In Europe, the focus on alternate fuel driven vehicles, congestion in city centres and increasing cost of vehicle ownership is expected to boost microcars sales over seven fold. VMs have provided market momentum – over 30 models were introduced at the 2010 Paris Motor Show and the 2011 Geneva Motor Show.

Over 75 per cent of the microcars announced are expected to be battery electric vehicles (EVs), with the major related challenges being range anxiety and limited speeds.

Increasing legislative controls are also expected to pull down sales in the long term.

This is likely due to the rising vehicle costs associated with the addition of new components recommended by legislation.

“VMs are pro-actively addressing stricter emission norm and increased safety level requirements with the introduction of sub-A segment vehicles,” said Shankar.

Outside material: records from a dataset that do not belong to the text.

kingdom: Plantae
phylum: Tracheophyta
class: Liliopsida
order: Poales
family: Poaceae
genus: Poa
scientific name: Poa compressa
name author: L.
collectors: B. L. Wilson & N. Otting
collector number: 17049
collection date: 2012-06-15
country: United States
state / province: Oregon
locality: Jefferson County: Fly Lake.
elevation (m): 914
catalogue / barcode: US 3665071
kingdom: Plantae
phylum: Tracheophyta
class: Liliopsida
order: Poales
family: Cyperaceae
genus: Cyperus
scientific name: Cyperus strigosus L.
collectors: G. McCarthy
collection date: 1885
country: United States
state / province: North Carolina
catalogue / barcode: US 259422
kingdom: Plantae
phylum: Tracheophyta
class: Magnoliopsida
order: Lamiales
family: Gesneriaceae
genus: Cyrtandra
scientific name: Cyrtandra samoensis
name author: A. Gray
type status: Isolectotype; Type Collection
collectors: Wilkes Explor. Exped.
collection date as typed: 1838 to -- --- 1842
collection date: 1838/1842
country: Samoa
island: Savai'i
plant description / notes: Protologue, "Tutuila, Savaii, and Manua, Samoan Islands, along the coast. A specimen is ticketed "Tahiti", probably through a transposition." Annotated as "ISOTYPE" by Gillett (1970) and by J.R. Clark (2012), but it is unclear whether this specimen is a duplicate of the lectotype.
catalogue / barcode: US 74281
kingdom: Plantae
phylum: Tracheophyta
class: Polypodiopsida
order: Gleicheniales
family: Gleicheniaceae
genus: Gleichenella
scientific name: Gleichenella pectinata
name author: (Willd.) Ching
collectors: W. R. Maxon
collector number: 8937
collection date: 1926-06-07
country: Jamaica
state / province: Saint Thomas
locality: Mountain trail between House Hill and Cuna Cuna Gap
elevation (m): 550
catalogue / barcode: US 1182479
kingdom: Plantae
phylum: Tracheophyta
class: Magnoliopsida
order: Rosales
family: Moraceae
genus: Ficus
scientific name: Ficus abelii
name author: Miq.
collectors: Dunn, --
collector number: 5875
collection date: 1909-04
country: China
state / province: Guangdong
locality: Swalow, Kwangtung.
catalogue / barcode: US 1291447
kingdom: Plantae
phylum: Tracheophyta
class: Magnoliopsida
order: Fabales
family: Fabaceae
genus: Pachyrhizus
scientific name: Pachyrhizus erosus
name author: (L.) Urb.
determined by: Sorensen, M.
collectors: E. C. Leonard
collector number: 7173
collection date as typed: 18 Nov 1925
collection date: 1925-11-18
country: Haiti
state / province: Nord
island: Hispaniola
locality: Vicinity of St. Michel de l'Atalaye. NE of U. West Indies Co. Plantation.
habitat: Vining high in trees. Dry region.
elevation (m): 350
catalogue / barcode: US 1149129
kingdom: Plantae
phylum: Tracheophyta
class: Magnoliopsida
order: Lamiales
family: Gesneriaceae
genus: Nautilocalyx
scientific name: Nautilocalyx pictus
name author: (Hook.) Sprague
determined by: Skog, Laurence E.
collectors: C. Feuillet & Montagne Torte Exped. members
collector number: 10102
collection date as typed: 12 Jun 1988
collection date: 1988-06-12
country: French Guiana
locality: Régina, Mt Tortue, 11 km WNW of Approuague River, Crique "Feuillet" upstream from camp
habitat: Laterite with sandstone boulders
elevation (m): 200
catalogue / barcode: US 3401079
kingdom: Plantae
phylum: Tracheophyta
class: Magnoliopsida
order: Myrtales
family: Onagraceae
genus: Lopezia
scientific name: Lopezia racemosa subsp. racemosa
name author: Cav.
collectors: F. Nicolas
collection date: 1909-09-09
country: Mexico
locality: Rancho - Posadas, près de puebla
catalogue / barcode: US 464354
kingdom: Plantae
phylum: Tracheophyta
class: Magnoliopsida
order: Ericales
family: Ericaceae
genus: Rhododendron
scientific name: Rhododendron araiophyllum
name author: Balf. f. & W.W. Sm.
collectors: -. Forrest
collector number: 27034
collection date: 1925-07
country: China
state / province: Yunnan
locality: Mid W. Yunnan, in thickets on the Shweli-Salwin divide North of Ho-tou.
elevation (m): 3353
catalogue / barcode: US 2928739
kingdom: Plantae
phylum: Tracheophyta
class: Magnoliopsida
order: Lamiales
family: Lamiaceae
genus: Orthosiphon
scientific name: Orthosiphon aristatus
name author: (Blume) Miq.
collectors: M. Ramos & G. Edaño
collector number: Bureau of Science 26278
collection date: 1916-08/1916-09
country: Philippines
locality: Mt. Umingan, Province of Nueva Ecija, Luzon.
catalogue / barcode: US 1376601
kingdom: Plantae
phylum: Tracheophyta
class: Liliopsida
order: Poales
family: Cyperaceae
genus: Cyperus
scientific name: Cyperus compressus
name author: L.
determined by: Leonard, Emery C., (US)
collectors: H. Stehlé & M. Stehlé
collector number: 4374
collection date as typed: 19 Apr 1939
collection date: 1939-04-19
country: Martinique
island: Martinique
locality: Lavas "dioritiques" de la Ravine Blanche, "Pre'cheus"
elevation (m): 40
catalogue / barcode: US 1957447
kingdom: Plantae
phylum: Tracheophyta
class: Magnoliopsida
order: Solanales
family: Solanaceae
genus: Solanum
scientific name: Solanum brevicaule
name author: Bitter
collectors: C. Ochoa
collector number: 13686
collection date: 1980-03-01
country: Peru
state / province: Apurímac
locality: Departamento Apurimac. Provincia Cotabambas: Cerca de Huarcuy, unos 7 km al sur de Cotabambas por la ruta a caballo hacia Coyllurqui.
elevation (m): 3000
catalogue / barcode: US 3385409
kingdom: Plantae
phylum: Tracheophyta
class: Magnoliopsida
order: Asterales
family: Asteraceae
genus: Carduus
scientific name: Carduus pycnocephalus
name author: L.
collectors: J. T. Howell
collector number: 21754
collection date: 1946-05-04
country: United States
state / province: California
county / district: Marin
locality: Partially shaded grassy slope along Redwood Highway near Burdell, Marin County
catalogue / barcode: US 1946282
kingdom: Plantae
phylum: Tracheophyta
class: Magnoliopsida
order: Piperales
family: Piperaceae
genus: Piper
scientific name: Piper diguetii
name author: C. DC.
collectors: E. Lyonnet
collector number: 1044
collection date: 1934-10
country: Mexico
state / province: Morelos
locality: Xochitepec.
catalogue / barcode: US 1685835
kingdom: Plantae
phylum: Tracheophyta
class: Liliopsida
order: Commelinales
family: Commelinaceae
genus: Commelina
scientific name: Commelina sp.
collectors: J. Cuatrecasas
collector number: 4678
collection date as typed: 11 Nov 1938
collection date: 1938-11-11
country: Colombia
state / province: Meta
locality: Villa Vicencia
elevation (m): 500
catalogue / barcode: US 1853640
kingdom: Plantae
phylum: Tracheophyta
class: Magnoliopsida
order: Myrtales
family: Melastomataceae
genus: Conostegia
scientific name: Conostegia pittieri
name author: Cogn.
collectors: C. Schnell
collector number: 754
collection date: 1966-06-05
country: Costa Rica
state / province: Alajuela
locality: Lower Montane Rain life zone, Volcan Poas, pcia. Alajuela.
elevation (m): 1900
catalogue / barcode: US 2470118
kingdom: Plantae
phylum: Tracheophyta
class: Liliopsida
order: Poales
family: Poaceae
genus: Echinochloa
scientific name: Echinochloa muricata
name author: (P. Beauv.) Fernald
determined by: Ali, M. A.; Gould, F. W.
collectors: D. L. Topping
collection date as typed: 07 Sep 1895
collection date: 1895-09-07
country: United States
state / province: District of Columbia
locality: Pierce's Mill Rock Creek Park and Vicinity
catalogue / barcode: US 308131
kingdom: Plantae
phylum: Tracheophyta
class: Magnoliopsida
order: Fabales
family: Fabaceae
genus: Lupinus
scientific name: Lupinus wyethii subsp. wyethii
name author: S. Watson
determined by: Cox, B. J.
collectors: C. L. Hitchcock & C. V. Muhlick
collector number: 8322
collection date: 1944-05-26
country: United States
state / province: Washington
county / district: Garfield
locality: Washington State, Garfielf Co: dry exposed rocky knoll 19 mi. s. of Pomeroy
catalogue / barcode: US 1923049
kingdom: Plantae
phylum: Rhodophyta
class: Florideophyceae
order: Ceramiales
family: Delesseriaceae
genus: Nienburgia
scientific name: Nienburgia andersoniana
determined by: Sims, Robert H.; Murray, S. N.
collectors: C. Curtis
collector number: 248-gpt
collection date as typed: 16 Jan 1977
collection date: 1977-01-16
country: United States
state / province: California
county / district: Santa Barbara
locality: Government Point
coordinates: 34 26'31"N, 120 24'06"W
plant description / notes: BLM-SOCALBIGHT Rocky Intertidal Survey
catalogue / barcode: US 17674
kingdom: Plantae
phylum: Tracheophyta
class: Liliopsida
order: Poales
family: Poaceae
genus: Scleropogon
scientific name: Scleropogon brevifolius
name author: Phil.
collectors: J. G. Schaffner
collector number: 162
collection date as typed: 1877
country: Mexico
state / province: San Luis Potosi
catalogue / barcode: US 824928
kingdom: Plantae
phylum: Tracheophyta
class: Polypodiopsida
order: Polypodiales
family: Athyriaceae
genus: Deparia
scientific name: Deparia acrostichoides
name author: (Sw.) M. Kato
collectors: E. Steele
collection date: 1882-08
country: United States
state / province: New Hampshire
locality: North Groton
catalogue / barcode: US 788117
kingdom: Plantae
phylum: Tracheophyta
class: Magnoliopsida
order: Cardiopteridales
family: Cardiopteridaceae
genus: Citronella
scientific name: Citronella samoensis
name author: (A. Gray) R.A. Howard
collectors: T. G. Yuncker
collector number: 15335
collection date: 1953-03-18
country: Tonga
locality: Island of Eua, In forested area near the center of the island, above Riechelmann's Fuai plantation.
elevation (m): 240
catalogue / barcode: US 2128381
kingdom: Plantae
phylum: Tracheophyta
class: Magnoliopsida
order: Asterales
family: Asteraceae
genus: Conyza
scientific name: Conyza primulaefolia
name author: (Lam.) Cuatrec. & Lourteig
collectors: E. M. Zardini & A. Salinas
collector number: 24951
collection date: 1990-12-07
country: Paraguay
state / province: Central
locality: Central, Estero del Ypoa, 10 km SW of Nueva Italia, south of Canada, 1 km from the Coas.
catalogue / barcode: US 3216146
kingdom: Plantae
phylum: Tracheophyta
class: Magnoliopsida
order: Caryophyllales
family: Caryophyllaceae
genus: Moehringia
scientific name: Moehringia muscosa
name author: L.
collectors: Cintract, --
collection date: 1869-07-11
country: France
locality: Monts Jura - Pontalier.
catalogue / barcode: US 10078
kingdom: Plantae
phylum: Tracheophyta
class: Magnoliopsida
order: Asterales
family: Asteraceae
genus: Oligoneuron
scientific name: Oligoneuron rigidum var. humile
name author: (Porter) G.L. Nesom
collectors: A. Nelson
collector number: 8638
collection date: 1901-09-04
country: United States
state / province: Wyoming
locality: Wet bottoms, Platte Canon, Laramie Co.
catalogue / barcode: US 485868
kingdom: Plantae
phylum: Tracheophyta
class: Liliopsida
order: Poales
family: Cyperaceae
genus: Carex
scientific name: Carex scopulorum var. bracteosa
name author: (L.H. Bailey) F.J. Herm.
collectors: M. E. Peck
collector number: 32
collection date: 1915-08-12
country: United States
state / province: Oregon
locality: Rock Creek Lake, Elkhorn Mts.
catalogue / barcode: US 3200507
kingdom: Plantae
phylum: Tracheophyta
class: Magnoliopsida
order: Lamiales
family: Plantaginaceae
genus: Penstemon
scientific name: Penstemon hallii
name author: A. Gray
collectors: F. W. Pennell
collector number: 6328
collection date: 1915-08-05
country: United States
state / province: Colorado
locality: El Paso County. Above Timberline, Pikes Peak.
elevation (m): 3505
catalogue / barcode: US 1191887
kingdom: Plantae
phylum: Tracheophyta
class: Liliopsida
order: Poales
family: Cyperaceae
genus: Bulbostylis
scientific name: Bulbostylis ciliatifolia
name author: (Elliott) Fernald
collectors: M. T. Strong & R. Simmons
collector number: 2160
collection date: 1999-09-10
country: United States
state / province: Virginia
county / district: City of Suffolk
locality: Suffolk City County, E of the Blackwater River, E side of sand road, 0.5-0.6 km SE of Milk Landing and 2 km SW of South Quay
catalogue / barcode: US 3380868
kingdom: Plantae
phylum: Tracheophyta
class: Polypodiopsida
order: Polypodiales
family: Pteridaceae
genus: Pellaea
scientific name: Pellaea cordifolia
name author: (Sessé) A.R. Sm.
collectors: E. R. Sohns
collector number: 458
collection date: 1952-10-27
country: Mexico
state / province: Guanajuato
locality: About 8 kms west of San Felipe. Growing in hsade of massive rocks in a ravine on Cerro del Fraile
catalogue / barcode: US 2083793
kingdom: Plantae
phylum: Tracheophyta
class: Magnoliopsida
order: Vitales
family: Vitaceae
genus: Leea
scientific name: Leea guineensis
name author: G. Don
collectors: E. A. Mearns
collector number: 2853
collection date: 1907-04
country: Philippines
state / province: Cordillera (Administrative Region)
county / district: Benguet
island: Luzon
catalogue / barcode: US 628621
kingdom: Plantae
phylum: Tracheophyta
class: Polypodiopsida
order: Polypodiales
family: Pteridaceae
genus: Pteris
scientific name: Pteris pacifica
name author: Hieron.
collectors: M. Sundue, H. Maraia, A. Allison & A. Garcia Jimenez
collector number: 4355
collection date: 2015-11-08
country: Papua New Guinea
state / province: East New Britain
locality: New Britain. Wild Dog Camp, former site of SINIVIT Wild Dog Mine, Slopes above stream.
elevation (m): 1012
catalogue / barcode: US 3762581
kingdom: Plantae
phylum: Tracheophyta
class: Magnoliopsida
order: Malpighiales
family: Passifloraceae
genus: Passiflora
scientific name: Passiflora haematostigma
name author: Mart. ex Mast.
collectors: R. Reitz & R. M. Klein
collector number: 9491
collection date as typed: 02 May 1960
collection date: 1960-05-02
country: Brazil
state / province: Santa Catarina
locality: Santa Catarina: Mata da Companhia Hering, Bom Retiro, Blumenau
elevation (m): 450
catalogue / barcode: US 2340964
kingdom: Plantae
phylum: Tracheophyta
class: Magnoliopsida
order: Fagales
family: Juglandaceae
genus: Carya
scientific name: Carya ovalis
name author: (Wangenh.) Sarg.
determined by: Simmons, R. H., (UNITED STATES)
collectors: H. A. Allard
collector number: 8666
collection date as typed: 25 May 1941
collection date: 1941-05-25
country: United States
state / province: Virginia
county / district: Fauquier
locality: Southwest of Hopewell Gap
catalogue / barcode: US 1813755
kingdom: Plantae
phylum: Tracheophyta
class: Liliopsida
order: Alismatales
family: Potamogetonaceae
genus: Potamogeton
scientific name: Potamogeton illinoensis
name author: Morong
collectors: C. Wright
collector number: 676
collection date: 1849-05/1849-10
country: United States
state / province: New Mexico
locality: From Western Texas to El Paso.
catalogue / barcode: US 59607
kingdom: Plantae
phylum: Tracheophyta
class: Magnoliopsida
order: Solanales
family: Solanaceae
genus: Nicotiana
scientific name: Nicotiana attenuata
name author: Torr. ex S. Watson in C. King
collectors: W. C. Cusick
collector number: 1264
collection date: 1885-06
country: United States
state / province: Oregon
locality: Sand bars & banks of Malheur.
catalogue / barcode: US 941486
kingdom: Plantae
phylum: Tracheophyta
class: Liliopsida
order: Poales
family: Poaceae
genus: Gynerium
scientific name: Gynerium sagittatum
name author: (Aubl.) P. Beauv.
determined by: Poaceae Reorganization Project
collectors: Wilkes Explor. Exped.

“In contrast, conventional engine powered quadricycle manufacturers continue to be constrained by the need for high investment costs to upgrade their vehicles to match sub-A levels in terms of safety and emission norms.”

Unlike sub-A vehicles, conventional engine powered quadricycles do not qualify for subsidies/rebates, resulting in quadricycle manufacturers facing the prospect of attenuating profit margins.

The introduction, therefore, of electric quadricycles is a promising sign as they have started to qualify for regional grants and benefits including access to high-occupancy vehicle lanes and parking charge exemptions.

“As a result, VMs are expected to introduce electric quadricycles in large numbers and even follow it with a sub-A vehicle (by increasing motor torque and power) to boost sales shipment,” Shankar said.

“Quadricycle manufacturers in Europe have also started to invest in new age business models driven by car sharing organisations, addressing thereby the challenge of increased vehicle ownership cost.”

Automakers such as Aixam Mega and Ligier Microcar are early entrants in announcing electric quadricycles in the European market.

“However in Europe, automakers like Renault, PSA Peugeot Citroen, Tata Motors and many more have announced their entry in the microcars segment with sub-A vehicles. There is an evident market demand in the electric microcars category.”